Friday, October 15, 2010
Keep Going, Growing, Change.
Today I was receiving some supervision time with my current supervisor. We went over all my new cases, talked about how my training was going thus far, and discussed questions that I had about the job. When we were done talking shop she asked how things were going at home. Before I could come back with some quick response, doing my usual deflection of my reality, she told me she really wanted to know.
One thing that has really struck me with a few new relationship that are building at work is that people genuinely want to know who I am. They all understand that my being here in San Diego is a direct response the the loss I have suffered. I have felt quite respected for how I am living my life, and I have felt genuine care for how I am doing.
Today I used this opportunity to discuss the difficulties that I have been having with my 16 year old son during this past month. For the most part, well for all of the part, I have not had the chance to speak to anyone about how challenging life has been for us at home. I'm not sure if he is going through a manic cycle, or if he is just regressing from the strides he seemed to have made during the past 6 months, but life for all of us here has been less than pleasant.
I know that as a family we will get through this. The outcome may not be exactly how we would like it to be, but I have to trust that it will get easier, or a decision will be made in order to make life less complicated. My main point here is that I need to have an outlet. I need to find a way to make up for the lack of having a second parent around.

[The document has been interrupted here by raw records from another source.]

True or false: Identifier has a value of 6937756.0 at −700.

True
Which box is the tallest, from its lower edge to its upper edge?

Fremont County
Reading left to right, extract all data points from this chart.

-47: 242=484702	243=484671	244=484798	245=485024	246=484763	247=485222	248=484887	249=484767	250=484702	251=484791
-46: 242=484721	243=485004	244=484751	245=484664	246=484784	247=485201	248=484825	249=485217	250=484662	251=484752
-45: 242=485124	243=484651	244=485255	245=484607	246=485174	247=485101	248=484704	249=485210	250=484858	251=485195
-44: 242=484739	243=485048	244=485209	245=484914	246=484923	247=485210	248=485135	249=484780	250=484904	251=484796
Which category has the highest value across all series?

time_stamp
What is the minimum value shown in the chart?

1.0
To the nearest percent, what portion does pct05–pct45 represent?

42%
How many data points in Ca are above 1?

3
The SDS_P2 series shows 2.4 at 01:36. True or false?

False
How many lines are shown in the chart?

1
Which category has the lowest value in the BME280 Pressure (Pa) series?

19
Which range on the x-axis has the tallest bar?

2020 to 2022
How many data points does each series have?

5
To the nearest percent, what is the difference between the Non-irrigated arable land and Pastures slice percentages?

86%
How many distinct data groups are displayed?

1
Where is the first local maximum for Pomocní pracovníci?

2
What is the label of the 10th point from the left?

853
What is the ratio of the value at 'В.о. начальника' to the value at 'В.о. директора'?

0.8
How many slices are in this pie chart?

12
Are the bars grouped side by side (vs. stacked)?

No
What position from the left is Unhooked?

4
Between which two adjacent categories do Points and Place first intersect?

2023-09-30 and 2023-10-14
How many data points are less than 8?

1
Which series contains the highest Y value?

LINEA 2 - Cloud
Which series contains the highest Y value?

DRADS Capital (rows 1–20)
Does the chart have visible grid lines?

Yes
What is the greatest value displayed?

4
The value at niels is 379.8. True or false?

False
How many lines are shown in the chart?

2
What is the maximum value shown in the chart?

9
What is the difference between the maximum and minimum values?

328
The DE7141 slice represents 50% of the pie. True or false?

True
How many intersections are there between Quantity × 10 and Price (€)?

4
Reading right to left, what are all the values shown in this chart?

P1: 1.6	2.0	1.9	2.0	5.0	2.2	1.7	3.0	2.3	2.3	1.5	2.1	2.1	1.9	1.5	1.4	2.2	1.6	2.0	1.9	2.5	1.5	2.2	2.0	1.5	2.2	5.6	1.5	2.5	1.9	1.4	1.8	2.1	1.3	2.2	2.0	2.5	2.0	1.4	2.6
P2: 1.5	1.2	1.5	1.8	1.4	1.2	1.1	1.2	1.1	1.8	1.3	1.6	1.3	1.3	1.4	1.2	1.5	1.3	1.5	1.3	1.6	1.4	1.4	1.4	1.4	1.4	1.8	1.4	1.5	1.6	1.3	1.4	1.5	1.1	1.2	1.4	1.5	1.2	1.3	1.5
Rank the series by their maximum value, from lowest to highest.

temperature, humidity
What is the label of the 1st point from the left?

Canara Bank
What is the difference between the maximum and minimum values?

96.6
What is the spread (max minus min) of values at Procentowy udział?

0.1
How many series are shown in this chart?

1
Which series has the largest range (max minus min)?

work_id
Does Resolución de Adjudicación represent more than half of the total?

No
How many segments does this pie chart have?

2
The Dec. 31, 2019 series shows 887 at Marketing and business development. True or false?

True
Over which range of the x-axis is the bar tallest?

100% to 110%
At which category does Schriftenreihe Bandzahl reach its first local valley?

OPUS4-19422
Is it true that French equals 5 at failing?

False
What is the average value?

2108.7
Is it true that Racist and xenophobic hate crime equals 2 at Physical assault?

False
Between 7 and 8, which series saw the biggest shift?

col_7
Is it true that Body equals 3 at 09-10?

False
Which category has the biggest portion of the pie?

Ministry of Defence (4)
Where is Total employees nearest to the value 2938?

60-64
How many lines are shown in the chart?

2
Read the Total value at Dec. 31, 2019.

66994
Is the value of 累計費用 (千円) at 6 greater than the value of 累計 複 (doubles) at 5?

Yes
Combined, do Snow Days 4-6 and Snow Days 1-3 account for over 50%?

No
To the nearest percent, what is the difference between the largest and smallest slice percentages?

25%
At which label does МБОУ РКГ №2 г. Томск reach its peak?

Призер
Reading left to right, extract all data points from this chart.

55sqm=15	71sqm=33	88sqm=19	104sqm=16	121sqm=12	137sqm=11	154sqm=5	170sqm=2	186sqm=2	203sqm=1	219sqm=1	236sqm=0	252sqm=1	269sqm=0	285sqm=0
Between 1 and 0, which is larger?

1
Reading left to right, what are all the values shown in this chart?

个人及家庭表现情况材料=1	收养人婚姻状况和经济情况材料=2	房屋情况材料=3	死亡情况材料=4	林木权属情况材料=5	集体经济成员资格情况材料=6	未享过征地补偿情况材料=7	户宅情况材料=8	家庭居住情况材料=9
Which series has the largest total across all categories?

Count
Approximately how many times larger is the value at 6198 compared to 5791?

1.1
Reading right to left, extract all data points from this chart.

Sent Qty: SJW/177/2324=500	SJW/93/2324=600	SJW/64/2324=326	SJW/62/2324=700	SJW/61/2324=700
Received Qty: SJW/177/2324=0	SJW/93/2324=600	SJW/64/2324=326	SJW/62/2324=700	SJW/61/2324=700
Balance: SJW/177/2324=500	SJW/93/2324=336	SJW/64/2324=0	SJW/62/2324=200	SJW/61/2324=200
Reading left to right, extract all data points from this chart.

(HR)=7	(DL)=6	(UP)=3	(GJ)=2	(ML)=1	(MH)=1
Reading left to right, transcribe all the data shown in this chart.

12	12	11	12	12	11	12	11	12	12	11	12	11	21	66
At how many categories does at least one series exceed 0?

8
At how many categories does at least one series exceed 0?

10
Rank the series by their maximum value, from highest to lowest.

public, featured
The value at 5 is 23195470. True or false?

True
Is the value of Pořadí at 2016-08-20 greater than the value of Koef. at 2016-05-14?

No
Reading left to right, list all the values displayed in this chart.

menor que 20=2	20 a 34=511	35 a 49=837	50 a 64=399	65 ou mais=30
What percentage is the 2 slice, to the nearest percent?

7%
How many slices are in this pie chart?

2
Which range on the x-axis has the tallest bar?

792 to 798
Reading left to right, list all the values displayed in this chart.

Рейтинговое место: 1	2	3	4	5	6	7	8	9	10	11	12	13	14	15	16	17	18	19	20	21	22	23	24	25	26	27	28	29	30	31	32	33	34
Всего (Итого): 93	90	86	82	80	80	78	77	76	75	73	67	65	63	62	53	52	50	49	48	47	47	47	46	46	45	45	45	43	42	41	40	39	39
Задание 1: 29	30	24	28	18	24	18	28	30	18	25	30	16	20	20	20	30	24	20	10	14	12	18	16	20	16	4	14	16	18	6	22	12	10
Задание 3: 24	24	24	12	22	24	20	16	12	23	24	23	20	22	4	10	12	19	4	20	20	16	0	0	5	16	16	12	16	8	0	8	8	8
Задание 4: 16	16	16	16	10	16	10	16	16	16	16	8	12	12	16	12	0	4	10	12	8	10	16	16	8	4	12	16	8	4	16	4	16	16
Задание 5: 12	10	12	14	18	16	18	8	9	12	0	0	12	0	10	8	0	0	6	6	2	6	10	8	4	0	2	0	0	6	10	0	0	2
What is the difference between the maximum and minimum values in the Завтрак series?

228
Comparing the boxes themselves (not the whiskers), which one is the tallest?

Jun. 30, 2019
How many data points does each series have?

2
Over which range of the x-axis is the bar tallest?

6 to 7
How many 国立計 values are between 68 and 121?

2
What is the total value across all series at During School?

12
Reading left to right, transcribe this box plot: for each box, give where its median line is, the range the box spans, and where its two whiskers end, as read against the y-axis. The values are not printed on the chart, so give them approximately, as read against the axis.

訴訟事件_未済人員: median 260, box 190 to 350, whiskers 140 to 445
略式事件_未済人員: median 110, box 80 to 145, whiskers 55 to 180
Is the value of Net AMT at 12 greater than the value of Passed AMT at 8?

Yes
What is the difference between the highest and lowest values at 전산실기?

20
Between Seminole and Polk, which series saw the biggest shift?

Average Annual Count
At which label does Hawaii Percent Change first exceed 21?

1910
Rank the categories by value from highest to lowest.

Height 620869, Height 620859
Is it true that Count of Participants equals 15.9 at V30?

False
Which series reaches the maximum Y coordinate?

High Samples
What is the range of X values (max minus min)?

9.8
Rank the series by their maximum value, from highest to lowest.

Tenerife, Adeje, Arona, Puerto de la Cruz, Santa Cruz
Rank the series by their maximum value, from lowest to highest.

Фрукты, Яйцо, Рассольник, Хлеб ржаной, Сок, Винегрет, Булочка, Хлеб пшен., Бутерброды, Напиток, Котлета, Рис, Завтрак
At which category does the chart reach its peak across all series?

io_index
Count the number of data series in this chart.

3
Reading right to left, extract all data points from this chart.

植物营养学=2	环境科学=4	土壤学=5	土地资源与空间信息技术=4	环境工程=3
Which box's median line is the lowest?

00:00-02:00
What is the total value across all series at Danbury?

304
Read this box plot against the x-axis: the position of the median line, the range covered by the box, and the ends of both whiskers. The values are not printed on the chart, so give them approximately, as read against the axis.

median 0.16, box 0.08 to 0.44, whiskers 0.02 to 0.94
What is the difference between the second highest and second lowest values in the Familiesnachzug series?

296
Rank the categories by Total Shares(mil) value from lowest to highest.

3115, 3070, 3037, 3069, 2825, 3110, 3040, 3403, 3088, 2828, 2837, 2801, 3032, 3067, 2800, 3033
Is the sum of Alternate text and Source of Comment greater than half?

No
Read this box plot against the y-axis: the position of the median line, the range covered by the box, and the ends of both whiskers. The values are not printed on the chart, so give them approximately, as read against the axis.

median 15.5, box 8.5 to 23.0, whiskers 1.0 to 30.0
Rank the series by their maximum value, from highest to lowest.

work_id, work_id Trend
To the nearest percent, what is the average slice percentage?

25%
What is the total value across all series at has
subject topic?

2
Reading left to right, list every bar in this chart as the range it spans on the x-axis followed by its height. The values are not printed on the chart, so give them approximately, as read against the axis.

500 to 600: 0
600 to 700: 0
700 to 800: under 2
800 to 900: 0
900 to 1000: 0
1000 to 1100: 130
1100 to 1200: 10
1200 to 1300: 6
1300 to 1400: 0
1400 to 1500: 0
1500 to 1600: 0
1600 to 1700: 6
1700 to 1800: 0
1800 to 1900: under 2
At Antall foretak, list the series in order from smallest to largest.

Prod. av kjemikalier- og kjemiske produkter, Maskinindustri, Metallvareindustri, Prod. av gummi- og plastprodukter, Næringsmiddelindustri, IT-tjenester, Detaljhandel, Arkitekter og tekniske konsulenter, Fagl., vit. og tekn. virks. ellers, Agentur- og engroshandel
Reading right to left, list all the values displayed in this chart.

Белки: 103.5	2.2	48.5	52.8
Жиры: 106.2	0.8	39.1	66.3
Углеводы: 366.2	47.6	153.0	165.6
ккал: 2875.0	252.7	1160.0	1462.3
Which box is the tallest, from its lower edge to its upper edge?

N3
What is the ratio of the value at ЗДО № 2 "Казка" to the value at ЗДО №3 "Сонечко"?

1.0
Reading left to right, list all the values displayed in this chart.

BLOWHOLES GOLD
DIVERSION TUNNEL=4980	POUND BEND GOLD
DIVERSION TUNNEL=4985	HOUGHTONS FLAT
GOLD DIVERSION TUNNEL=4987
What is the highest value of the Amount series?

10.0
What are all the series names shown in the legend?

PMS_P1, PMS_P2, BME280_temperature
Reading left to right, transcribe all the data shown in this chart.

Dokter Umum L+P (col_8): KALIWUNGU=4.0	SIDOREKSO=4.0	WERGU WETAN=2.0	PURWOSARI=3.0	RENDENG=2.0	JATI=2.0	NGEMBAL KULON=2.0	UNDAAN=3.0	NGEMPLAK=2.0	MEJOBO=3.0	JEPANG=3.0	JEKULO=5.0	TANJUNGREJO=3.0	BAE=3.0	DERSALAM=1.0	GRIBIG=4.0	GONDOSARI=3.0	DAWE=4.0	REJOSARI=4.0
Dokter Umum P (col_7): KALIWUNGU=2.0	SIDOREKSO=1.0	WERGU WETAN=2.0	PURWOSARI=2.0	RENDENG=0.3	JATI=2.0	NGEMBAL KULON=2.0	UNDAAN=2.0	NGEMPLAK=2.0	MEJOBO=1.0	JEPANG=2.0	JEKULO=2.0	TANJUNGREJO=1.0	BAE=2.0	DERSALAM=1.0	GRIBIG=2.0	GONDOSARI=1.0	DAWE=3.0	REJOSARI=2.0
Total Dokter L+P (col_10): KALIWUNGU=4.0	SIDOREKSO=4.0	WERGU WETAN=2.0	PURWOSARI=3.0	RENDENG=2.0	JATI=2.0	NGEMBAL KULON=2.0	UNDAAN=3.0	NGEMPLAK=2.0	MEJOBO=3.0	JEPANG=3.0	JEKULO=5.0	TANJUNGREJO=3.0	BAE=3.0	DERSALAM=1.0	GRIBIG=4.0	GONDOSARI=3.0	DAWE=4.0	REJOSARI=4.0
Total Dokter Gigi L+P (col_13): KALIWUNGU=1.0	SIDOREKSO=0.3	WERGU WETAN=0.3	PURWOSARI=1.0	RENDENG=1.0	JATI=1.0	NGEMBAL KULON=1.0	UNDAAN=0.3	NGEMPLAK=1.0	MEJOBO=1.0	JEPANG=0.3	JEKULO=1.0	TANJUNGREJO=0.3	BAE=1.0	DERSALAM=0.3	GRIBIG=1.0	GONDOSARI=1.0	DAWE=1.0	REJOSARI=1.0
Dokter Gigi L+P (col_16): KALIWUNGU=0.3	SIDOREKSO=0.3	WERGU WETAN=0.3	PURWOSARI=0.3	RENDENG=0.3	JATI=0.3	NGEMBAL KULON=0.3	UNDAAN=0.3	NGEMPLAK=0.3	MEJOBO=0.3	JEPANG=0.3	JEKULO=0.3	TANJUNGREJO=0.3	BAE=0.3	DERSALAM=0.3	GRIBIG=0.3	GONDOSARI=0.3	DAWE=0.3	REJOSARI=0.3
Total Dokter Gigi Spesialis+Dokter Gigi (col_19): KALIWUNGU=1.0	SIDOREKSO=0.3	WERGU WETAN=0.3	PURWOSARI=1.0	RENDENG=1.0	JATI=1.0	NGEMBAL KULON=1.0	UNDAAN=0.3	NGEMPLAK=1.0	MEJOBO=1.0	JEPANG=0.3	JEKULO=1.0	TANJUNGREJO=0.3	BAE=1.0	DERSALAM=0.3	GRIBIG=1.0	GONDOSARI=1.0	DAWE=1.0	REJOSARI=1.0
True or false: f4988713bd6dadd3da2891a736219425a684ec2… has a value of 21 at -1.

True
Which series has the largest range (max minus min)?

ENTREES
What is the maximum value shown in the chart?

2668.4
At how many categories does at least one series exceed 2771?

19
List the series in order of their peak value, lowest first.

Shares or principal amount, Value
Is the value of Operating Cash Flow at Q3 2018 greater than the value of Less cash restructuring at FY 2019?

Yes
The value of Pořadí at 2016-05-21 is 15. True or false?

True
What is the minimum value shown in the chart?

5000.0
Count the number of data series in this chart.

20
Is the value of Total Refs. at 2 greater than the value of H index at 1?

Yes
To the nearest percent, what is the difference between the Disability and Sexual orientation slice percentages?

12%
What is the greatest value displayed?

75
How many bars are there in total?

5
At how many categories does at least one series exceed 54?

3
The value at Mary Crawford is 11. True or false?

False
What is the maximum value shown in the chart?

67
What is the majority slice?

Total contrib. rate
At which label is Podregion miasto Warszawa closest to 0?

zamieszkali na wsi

This is definitely not a new revelation, merely a reminder that it doesn't have to be something I always carry alone. And while talking about these difficulties with a friend in no way compares to having Michael around, it is clearly better than going it completely alone.
One thing that came out of the talk with my supervisor was this. Clearly I am tired, and frustrated, with how my son is behaving, yet I need to see life from his perspective as well. He has had many challenges in life. He had to experience all that we went through as a family these past couple of years, and try to integrate it all into this experience of life as he understands it. His ability to understand is compromised in general, but more so during times like this. On top of all of this, the one person he relies on the most for his own stability has been less than stable himself.
I think about how many times Dante has called me out regarding my thinly veiled emotions. I think about how uncomfortable this always makes me feel. I think about how often he has told me that I am no longer the same person, that I have changed so much. I think about how unsettling this must all be for him. I think about how I can reach him in a different way. I think about how hard all of this is. I think about how much I have gone through during these past few years. I think about how I have landed on my feet. I think about finding new ways to help him do the same.